Saturday, January 16, 2010

Explore Toronto's Hockey Hall of Fame

For fans of the most exciting sport on ice, one of the highlights of their holidays to Canada is visiting Toronto's Hockey Hall of Fame.

The current hall is located in a historic former bank building at the corner of Yonge and Front streets downtown. It opened in 1993 after $27 million in renovations, and has made several additions and improvements since then. It now features 57,000 square feet of one-of-a-kind exhibits, state-of-the-art theatres, hands-on interactive games and hockey's most precious artifacts.

An interesting display of goalie masks greets visitors in the entrance foyer. You then move into the NHL Zone, which features a variety of artifacts and is guarded by nine-foot-tall statues of hockey greats Cyclone Taylor and Ken Dryden. A trip to a full-size replica of the dressing room of Dryden's team, the Montreal Canadiens, from the Montreal Forum is next.

A section on NHL dynasties focuses on nine of the greatest teams in history, from the Ottawa Senators of the '20s to the Edmonton Oilers of the '80s. If you want to sit down for a while, the 128-seat Hartland Molson Theatre has most recently been showing a film called The Stanley Cup Odyssey. Panasonic Hometown Hockey, a tribute to grassroots hockey, is next on the route.

One of the most fun parts of the hall is the interactive NHLPA Be A Player Zone, where you can shoot pucks and try to score on a computer-simulated goaltender or go between the pipes to try and stop shots by simulated snipers.

If you're more verbose than coordinated, go ahead and try your hand at being a play-by-play announcer in the TSN/RDS Broadcast Zone, which looks at the evolution of hockey broadcasting. You can then play hockey video games in the 2K Sports NHL2K Zone. If you'd rather tax your brain than your fingers, test your hockey trivia knowledge in the Pepsi Game Time area.

Hockey cards, tickets, coins, games, dolls, apparel, pennants and food items from around the world are displayed in the Upper Deck Collector's Corner.

You might want to rest again by this time, so relax in the 120-seat Esso Theatre and watch archival film and video footage from the Hockey Hall of Fame archives.

Olympic and international hockey receive worthy recognition in the World of Hockey area and the interactive Global Game Encounter zone.

The highlight of the visit is the Verizon Great Hall, which features portraits and biographical information about every member who's been inducted into the Hockey Hall of Fame. The National Hockey League's major trophies, including the Stanley Cup, can also be found in this area, which includes a refurbished bank vault.
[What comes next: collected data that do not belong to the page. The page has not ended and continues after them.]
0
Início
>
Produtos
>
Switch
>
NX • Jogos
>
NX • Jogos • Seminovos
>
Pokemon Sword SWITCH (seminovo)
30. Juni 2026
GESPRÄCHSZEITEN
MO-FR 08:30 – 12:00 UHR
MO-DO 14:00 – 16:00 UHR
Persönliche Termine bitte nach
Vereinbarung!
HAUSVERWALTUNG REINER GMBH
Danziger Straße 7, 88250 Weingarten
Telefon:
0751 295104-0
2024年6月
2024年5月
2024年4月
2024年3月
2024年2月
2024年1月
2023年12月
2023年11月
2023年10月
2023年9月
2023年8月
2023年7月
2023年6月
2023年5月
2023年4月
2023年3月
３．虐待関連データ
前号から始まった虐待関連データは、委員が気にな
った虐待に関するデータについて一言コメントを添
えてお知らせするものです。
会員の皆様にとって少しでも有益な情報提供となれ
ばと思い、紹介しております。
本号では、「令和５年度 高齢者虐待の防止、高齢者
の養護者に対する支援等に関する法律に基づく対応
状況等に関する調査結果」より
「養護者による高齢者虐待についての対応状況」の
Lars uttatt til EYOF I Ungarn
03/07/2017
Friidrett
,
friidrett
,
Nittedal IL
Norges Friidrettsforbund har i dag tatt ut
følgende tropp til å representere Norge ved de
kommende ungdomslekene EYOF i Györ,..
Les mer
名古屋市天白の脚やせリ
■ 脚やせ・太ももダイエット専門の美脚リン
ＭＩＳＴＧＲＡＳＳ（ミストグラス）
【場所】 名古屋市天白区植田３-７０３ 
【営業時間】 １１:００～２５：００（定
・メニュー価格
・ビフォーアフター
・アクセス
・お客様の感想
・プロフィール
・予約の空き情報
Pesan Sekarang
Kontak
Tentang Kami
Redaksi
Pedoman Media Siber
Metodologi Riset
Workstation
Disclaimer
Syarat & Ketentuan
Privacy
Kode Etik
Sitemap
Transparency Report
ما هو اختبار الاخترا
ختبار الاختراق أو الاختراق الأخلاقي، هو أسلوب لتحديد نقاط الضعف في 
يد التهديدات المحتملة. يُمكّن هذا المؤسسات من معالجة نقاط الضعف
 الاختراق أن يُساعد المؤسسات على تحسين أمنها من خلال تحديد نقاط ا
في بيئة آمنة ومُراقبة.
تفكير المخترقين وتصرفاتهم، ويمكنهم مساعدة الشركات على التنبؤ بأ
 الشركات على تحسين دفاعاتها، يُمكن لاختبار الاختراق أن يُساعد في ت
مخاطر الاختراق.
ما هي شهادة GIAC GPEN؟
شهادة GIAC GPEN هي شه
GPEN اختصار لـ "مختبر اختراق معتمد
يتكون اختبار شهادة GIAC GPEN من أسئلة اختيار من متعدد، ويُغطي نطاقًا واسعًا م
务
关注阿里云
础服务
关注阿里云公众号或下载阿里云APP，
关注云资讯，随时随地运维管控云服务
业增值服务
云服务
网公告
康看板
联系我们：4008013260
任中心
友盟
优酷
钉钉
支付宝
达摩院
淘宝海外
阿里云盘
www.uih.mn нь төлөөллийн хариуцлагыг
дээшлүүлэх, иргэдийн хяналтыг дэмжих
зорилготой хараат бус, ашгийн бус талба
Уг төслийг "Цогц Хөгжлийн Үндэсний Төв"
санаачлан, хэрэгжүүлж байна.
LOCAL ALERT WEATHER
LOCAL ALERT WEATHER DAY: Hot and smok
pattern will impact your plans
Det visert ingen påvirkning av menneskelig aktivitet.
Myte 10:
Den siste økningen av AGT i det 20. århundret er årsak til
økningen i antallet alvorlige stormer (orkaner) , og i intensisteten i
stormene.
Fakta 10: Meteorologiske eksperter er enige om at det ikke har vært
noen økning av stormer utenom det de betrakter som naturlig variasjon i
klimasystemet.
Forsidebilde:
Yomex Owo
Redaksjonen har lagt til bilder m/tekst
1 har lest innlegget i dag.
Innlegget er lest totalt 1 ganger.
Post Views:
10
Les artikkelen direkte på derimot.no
It's this area that truly makes this place a shrine to the game.

You can pick up souvenirs from your visit at a store on the way out.

General admission is $15 for adults, $12 for seniors and $10 for youths. Kids under three are admitted for free.

A family can visit the Hockey Hall of Fame for less than the cost of a single ticket to watch the Toronto Maple Leafs play down the street at the Air Canada Centre, and you're going to see more entertaining hockey than that sad-sack team has provided this season.


Fabio Krown said...

As a fellow Torontonian, I wonder why people don't visit the Hall more often?